Physical Map Construction and Physical Characterization of Channel Catfish Genome

Abstract

Catfish is the major aquaculture species in the United States. To enhance genome studies involving linkage mapping, comparative mapping and linkage map and physical map integration, over 20,000 Bacterial Artificial Chromosome (BAC) end sequences were generated and a BAC-based physical map of the channel catfish (Ictalurus punctatus Rafinesque) genome was constructed using four color fluorescence-based fingerprinting. A total of 25,195 BAC ends were sequenced, generating 20,366 clean BAC end sequences (BES) with an average reading length of 557 bp. The total reading length of 11,414,601 bp represented approximately 1.2% of the catfish genome. Based on this survey, the catfish genome was found to be highly AT-rich with 60.7% A/T. Approximately 12% of the catfish genome consisted of dispersed repetitive elements with the TC1 transposons making up the largest percentage by base pair (4.57%).
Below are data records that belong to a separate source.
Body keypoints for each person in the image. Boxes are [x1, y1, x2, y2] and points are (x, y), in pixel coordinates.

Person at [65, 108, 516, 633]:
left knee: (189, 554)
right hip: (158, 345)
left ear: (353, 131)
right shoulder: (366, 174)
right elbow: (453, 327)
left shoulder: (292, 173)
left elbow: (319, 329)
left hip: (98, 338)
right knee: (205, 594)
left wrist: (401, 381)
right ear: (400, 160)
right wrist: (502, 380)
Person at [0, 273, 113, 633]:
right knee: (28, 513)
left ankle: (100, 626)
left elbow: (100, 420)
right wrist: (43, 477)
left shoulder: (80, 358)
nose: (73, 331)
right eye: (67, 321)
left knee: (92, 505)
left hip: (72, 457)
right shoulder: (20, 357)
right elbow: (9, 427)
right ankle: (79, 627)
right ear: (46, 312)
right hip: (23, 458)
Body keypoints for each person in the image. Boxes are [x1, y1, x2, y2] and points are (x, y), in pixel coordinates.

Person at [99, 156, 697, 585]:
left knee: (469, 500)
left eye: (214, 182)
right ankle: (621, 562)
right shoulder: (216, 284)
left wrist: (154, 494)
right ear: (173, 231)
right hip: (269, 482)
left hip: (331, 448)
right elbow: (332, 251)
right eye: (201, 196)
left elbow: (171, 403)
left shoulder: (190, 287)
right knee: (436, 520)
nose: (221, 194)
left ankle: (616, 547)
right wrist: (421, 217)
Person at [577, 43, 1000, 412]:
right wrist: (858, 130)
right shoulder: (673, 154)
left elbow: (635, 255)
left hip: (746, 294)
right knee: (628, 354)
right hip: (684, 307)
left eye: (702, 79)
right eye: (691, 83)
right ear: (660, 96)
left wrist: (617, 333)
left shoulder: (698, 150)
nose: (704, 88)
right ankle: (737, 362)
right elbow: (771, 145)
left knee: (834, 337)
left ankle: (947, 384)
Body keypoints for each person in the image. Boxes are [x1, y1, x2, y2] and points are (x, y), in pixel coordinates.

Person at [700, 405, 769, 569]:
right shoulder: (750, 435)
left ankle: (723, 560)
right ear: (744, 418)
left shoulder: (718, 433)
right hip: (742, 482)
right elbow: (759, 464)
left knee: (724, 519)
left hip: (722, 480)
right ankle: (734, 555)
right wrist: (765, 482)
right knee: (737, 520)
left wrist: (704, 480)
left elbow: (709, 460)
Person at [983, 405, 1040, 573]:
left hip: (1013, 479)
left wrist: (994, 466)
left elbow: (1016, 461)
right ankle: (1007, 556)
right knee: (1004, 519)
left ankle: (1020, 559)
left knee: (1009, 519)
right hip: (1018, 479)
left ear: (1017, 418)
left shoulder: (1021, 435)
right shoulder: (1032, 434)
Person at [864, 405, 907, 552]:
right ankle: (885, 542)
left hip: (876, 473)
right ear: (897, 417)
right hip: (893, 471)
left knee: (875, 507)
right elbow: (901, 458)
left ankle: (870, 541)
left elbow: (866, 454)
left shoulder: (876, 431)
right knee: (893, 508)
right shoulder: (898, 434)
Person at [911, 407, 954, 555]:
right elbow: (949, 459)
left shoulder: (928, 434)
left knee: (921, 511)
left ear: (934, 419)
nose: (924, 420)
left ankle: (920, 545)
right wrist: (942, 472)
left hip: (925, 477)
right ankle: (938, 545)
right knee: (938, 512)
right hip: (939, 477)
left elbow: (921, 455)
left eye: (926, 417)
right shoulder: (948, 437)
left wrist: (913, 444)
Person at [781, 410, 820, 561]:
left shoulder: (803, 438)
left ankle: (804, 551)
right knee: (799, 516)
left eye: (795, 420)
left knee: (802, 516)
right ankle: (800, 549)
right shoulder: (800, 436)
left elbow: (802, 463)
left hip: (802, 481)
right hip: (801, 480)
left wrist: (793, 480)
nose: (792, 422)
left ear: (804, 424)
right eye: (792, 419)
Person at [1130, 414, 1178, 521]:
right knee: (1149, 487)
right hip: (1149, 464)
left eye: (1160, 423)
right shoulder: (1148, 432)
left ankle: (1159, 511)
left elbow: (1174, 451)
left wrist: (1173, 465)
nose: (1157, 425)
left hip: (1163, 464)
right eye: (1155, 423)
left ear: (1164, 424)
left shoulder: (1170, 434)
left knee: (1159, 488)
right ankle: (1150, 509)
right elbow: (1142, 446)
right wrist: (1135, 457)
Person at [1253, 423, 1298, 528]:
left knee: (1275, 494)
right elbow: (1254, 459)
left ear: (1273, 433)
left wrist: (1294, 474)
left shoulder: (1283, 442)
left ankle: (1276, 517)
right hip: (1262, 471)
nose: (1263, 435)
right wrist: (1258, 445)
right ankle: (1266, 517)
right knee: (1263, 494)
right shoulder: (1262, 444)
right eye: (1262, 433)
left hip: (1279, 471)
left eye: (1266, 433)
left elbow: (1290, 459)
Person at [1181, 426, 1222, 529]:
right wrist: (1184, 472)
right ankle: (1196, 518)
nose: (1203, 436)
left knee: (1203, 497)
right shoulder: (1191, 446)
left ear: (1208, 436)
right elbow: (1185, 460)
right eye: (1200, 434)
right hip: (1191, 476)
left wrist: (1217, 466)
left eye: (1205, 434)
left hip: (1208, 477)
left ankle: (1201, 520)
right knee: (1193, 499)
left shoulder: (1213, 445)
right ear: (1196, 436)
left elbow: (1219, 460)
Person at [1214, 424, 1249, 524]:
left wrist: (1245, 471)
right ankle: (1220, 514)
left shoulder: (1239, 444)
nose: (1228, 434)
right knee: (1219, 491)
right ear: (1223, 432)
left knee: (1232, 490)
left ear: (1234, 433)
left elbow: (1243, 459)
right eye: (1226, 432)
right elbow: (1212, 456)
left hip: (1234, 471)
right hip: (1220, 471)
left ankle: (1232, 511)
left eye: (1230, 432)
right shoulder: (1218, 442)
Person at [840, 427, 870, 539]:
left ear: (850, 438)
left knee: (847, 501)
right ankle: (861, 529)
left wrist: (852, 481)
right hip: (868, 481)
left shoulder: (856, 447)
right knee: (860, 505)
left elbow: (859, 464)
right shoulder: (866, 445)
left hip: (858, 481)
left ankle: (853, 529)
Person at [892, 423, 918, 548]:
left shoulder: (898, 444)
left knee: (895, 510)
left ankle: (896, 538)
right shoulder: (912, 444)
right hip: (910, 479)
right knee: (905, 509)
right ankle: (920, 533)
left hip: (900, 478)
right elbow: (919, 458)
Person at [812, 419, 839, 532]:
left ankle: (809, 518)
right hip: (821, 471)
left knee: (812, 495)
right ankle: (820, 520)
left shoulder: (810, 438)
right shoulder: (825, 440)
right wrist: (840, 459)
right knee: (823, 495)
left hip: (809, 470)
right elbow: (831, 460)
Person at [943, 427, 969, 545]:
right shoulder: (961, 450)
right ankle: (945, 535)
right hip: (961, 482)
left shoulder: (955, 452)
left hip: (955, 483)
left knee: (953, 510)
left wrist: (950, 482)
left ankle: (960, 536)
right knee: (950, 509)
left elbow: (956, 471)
Microsatellites were detected in 17.5% of BAC end sequences, providing valuable resources for marker development and map integration. BAC end sequences were anchored to the zebrafish and Tetraodon genome by Basic Local Alignment Search Tool (BLAST) search, revealing 16% and 8.2% significant hits (E < e-5), respectively. The mate-paired BAC end sequences were used to compare with zebrafish and Tetraodon genome and identified 23 conserved syntenies. A total of 40,416 BAC clones were fingerprinted, generating 34,580 (84.3% success rate, 5.6X genome coverage) validated fingerprints for the FPC (Fingerprinted Contig) assembly. A total of 3,307 contigs were assembled using a cutoff value of 1e-20 and size deviation tolerance of 0.4 bp. Each contig contained an average of 9.25 clones, with an average size of 292 kb. The combined contig size for all contigs represents approximately 1X genome size of the channel catfish. The accuracy of the contig assembly was assessed by hybridizations on BAC library high-density filters using overgo probes from a set of genes, followed by determination of positive clones in comparison with their locations in the assembly. The constructed physical map should provide an important and powerful tool for genomic studies in catfish, including comparative mapping among various fish species.